By the time you read this column, it will hopefully be Pesach. Rather then answer a reader’s letter this week, I have decided to address what I believe is a very important issue.
I have been a psychotherapist for more than 30 years and have trained in various modalities – hypnotherapy, cognitive behavioral therapy, marital therapy, child therapy, intimacy therapy, etc.
While my initial training was more psychoanalytic, over time I have become more comfortable with short term CBT, with its clear goals and clear treatment plans.
So why am I writing this letter?
Finding a therapist is like finding a shidduch. And that means that not every client and therapist will be a match.
For example, I am a positive, ego-building therapist. I believe that a therapist should be focused on her clients’ strengths and help them learn how to use those qualities to work through their difficulties. However, I understand that this method does not work for everyone. Not all clients are comfortable with a lot of positive energy. It is ego dystonic for them. This means if they are used to an extreme amount of negativity, they can become intimidated or uncomfortable with too much positive energy. Thus, the need to find a therapist who is a good fit.
I am also a believer in short-term therapy. It disturbs me to see people in treatment for years. Yes, there are select groups of people who are battling significant issues – serious mental illness, mythopoetic traumas, or years of abuse – and who will benefit from long-term therapy. In fact, the therapy in those cases may be life saving. However, most issues can be dealt with in short-term therapy. Whenever I hear of therapists [not a psychiatrist] with closed practices it makes me wonder if they are they treating their clients or adopting them?
Being a psychotherapist is a very responsible job. You can literally break or make people. Some therapists promote co-dependency in their clients to insure that they have a stable income. Yet, ethically a psychotherapist should try to do what is in the best interest of the client.
Short-term therapy can mean a few weeks, a few months or even a year. Short-term therapy is also known as brief therapy. Brief therapy has clear, focused goals, is a collaborative process between the client and the therapist, and also includes specific assignments for the client to do in between sessions.

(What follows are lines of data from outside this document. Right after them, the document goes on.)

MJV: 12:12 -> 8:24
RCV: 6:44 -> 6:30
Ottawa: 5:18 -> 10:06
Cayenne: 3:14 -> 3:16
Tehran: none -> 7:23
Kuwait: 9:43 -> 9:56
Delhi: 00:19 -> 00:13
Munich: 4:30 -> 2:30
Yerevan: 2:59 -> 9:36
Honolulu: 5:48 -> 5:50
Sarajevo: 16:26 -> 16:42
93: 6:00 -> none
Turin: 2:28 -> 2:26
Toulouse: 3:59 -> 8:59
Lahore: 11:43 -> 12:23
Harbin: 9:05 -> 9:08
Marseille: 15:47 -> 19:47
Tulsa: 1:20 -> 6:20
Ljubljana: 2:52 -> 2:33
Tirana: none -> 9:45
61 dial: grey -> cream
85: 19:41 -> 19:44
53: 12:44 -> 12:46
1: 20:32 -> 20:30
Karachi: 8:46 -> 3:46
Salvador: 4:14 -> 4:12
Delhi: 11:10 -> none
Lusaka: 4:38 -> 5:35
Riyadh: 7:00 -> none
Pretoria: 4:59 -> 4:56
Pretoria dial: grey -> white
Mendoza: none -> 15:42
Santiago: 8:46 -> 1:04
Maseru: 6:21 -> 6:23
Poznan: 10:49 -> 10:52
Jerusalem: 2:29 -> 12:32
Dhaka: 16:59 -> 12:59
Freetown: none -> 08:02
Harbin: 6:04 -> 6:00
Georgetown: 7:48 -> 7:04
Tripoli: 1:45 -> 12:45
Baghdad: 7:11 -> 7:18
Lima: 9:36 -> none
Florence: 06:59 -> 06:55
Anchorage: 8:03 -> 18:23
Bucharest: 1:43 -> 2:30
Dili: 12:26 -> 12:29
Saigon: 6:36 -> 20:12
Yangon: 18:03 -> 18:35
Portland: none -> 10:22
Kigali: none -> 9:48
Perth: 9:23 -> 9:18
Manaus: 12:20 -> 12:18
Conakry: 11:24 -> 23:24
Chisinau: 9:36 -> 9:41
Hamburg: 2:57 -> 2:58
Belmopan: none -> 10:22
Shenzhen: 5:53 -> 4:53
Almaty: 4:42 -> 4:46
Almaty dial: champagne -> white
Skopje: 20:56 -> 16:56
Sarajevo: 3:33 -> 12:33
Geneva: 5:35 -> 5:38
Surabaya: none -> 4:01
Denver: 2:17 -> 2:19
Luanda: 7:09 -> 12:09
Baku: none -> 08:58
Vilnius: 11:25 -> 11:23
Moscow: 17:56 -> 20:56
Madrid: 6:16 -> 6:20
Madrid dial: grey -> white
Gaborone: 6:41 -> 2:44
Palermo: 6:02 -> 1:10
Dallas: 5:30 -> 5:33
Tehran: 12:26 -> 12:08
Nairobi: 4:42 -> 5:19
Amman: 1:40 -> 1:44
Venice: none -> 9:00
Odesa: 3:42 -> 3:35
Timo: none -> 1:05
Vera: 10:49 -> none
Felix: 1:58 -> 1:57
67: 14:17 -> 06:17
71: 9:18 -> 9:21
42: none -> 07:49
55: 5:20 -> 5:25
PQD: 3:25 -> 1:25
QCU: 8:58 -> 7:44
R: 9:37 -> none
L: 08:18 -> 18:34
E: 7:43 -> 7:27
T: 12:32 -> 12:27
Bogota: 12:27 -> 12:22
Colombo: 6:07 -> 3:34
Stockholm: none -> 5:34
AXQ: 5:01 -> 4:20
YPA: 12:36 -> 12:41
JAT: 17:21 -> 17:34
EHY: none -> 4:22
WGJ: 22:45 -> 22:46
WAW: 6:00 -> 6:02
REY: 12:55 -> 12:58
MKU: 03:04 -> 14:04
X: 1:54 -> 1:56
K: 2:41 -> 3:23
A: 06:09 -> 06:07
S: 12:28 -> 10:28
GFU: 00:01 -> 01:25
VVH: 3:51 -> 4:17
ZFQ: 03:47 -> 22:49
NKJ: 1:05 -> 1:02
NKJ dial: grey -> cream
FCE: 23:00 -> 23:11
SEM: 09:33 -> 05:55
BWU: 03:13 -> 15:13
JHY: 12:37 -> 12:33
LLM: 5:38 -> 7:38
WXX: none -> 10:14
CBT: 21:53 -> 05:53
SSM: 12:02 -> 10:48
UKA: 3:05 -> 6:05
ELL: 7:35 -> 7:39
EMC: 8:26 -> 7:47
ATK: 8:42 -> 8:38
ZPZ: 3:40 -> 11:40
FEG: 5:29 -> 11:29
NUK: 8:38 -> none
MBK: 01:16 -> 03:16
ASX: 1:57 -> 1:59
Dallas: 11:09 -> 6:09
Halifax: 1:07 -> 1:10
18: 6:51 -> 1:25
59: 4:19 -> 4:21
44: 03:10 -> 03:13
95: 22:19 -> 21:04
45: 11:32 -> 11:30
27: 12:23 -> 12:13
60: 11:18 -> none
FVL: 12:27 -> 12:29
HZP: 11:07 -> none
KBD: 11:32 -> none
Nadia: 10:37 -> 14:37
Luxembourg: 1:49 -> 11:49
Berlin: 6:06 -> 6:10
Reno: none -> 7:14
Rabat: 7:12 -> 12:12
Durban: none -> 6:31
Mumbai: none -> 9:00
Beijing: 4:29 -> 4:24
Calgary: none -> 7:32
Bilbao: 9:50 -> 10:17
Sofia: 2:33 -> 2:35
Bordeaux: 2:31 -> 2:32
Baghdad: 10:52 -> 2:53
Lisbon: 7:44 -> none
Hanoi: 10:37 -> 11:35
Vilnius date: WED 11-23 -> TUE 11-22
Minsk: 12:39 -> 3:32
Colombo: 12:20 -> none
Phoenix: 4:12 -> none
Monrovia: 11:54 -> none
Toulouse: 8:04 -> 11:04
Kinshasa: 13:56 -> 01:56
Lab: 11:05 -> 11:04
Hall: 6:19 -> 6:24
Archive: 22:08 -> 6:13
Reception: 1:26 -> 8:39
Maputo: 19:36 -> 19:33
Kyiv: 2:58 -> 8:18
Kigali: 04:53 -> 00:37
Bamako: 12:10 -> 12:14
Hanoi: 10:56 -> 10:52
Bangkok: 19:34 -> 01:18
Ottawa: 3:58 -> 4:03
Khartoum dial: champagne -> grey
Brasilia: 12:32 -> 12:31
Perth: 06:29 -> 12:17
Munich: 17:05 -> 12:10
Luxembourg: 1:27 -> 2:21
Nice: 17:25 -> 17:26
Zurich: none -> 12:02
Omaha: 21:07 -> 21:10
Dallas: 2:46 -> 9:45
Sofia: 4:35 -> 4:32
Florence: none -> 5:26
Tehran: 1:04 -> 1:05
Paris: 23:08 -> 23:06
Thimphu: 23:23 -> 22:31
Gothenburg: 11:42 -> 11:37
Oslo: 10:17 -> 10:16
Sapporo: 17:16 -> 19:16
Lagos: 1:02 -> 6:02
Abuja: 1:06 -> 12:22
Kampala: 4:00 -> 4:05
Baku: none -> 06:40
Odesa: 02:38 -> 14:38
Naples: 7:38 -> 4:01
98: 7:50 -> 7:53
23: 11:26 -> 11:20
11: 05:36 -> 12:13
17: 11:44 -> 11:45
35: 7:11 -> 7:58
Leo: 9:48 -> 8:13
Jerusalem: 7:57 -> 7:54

Instead of spending a lot of time discussing the client’s history (although the client’s history is discussed when helpful), the client works on changing behaviors, which then helps him/her change his/her thought patterns.
For example, if a client thinks he’s a failure, the therapist may ask the client to keep a list of goals for each day and check off each of his accomplishments. Goals that weren’t reached can be moved to the next day and then accomplished. This will fulfill a lot of therapy goals: help the client learn how to be more productive, help the client change the “inner voice” that tells him he’s a failure, and help the client feel more productive by realizing all of his accomplishments. Additionally, an ego-building therapist will help the client examine his usual patterns and change the negative ones, as well as work with the client to alter internal negative messages that often sabotage or minimize the accomplishments. Additionally, the skills learned in therapy can be used over and over again to help the client stay on track once the therapy has come to an end.
Obviously, short-term therapy works best when a client is motivated to change, wants to see real results, and will work hard to make these changes in collaboration with the therapist.
If a person is looking to spend years working out deeply ingrained issues or in gaining deeper access to his or her emotional lives (perhaps a journey of self-discovery), then finding someone who engages in long-term therapy may be beneficial. However, if a client is looking to fulfill certain goals and wants results in the short-term (a few weeks/months-one year, depending on the goals), then he or she needs to look for a therapist that does short-term/brief therapy.
Another important imperative is feeling comfortable with your therapist. If after just a few sessions, you do not like your therapist, look for another one.
Finally, and most importantly, if you are going for marital therapy and the therapist you are seeing recommends a divorce early on, look for another therapist. This is, of course, unless you are afraid for your life or in an abusive marriage. Other than that type of situation, I do believe that most marriages can be saved. If a couple is seeking therapy, the therapist must be willing to try and save their marriage! Unfortunately the divorce crisis has risen and we, as therapists, need to step up and help save more marriages!
Hatzlocha to all of my readers in accomplishing their goals and finding the right therapist if needed! Have a Chag Kasher V’sameach!